General information
- Type: Powered parachute
- National origin: United States
- Manufacturer: Viking Aircraft Inc.
- Status: Production completed (2015)
- Number built: At least nine

History
- Manufactured: 2000-2005
- Introduction date: 2000

= Viking Aircraft Viking II =

American powered parachute

The Viking Aircraft Viking II is an American powered parachute designed and produced by Viking Aircraft Inc of Panama City Beach, Florida; part of the Viking-series. Now out of production, when it was available the aircraft was supplied complete and ready-to-fly.

The aircraft was introduced in 2000 and production ended when the company went out of business in 2005.

==Design and development==
The Viking II was designed for the training role, to comply with the U.S. FAR 103 Ultralight Vehicles rules as a two-seat trainer, but also meets the Fédération Aéronautique Internationale microlight category requirements, including the category's maximum gross weight of 450 kg. Some were also registered as Experimental aircraft in the U.S. and one as an Experimental - Amateur-built.

The Viking II features a 48.4 m2 parachute-style wing, two-seats-in-side-by-side configuration, tricycle landing gear and a twin-cylinder 50 hp Rotax 503 engine in pusher configuration. The three-cylinder 70 hp 2si 690-L70 liquid-cooled engine was a factory option.

The aircraft carriage is built from metal tubing with a composite partial cockpit fairing. In flight steering is accomplished via handles that actuate the canopy brakes, creating roll and yaw. On the ground the aircraft has foot pedal-controlled nosewheel steering. The main landing gear incorporates spring rod suspension.

The aircraft has an empty weight of 270 lb and a gross weight of 715 lb, giving a useful load of 445 lb. With full fuel of 10 u.s.gal the payload for crew and baggage is 385 lb.
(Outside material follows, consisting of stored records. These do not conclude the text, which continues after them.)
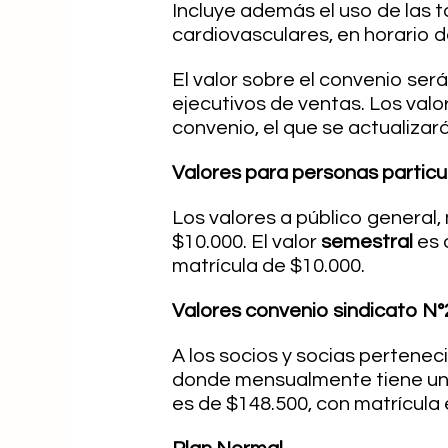
Incluye además el uso de las 
cardiovasculares, en horario de
El valor sobre el convenio ser
ejecutivos de ventas. Los val
convenio, el que se actualizar
Valores para personas partic
Los valores a público general
$10.000. El valor
semestral
es 
matrícula de $10.000.
Valores convenio sindicato N°
A los socios y socias pertenec
donde mensualmente tiene un 
es de $148.500, con matrícula 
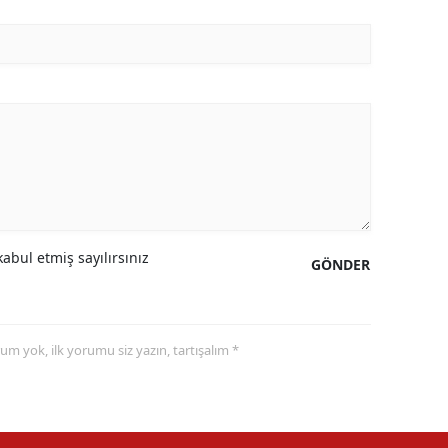
abul etmiş sayılırsınız
GÖNDER
yorum yok, ilk yorumu siz yazın, tartışalım *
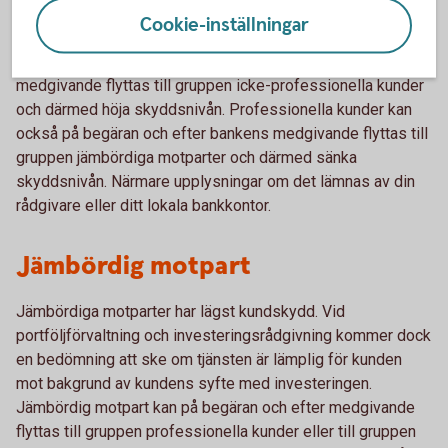
bakgrund av kundens kunskaper och erfarenheter.
Cookie-inställningar
Professionella kunder kan på begäran och efter bankens
medgivande flyttas till gruppen icke-professionella kunder
och därmed höja skyddsnivån. Professionella kunder kan
också på begäran och efter bankens medgivande flyttas till
gruppen jämbördiga motparter och därmed sänka
skyddsnivån. Närmare upplysningar om det lämnas av din
rådgivare eller ditt lokala bankkontor.
Jämbördig motpart
Jämbördiga motparter har lägst kundskydd. Vid
portföljförvaltning och investeringsrådgivning kommer dock
en bedömning att ske om tjänsten är lämplig för kunden
mot bakgrund av kundens syfte med investeringen.
Jämbördig motpart kan på begäran och efter medgivande
flyttas till gruppen professionella kunder eller till gruppen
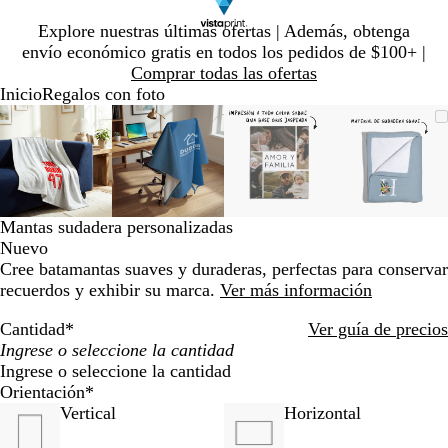
Diapositiva
Explore nuestras últimas ofertas | Además, obtenga
1
envío económico gratis en todos los pedidos de $100+ |
de
Comprar todas las ofertas
1
Inicio
Regalos con foto
Diapositiva
Imagen
Ampliado
Use
Haga
Imagen
Ampliado
Use
Haga
Imagen
Ampliado
Use
Haga
Imagen
Amplia
Use
Haga
1
ampliable
al
la
clic
ampliable
al
la
clic
ampliable
al
la
clic
ampliab
al
la
clic
de
con
mínimo
tecla
para
con
mínimo
tecla
para
con
mínimo
tecla
para
con
mínimo
tecla
para
4
zoom
de
expandir
zoom
de
expandir
zoom
de
expandir
zoom
de
expandi
más
más
más
más
(+)
(+)
(+)
(+)
Mantas sudadera personalizadas
y
y
y
y
Nuevo
menos
menos
menos
menos
Cree batamantas suaves y duraderas, perfectas para conservar
(-)
(-)
(-)
(-)
recuerdos y exhibir su marca.
Ver más información
para
para
para
para
acercar/alejar
acercar/alejar
acercar/alejar
acercar/
Cantidad
*
Ver guía de precios
con
con
con
con
zoom
zoom
zoom
zoom
Ingrese o seleccione la cantidad
y
y
y
y
Orientación
*
las
las
las
las
Vertical
Horizontal
teclas
teclas
teclas
teclas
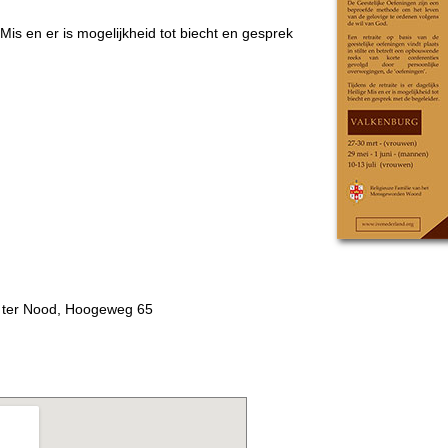
e Mis en er is mogelijkheid tot biecht en gesprek
n
 ter Nood, Hoogeweg 65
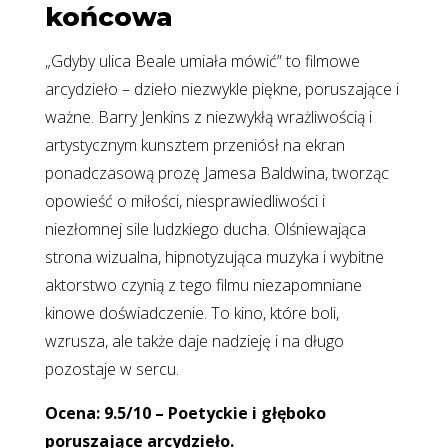
końcowa
„Gdyby ulica Beale umiała mówić” to filmowe
arcydzieło – dzieło niezwykle piękne, poruszające i
ważne. Barry Jenkins z niezwykłą wrażliwością i
artystycznym kunsztem przeniósł na ekran
ponadczasową prozę Jamesa Baldwina, tworząc
opowieść o miłości, niesprawiedliwości i
niezłomnej sile ludzkiego ducha. Olśniewająca
strona wizualna, hipnotyzująca muzyka i wybitne
aktorstwo czynią z tego filmu niezapomniane
kinowe doświadczenie. To kino, które boli,
wzrusza, ale także daje nadzieję i na długo
pozostaje w sercu.
Ocena: 9.5/10 – Poetyckie i głęboko
poruszające arcydzieło.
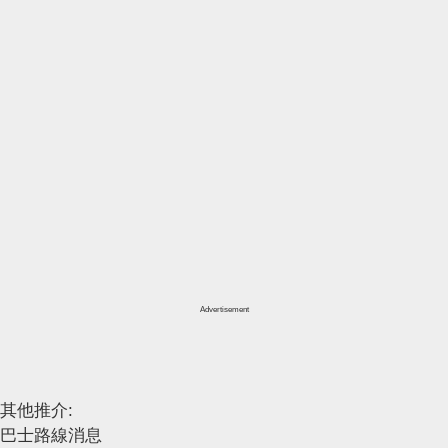
Advertisement
其他推介:
巴士路線消息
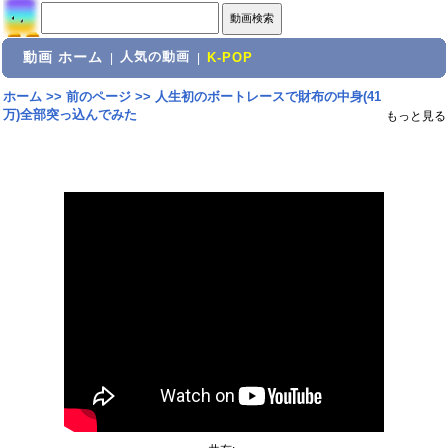
動画 ホーム
人気の動画
|
|
K-POP
ホーム
>>
前のページ
>>
人生初のボートレースで財布の中身(41
万)全部突っ込んでみた
もっと見る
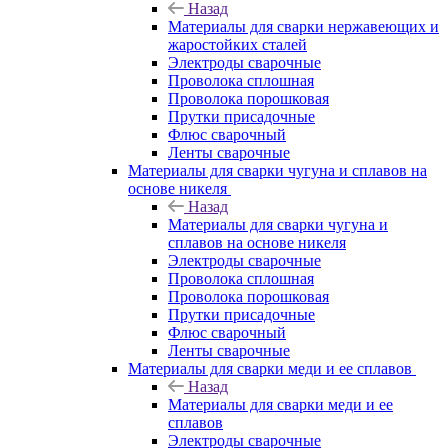
Назад
Материалы для сварки нержавеющих и
жаростойких сталей
Электроды сварочные
Проволока сплошная
Проволока порошковая
Прутки присадочные
Флюс сварочный
Ленты сварочные
Материалы для сварки чугуна и сплавов на
основе никеля
Назад
Материалы для сварки чугуна и
сплавов на основе никеля
Электроды сварочные
Проволока сплошная
Проволока порошковая
Прутки присадочные
Флюс сварочный
Ленты сварочные
Материалы для сварки меди и ее сплавов
Назад
Материалы для сварки меди и ее
сплавов
Электроды сварочные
The standard day, sea level, no wind, take off with a 50 hp engine is 100 ft and the landing roll is 10 ft.

==Operational history==
In September 2015 five examples were registered in the United States with the Federal Aviation Administration, although a total of six had been registered at one time.

==Variants==
The company also produced a single seat version of the Viking II design, which it referred to simply as the "Single-Place". This version mounts a single seat on a narrower cockpit frame, but is otherwise similar.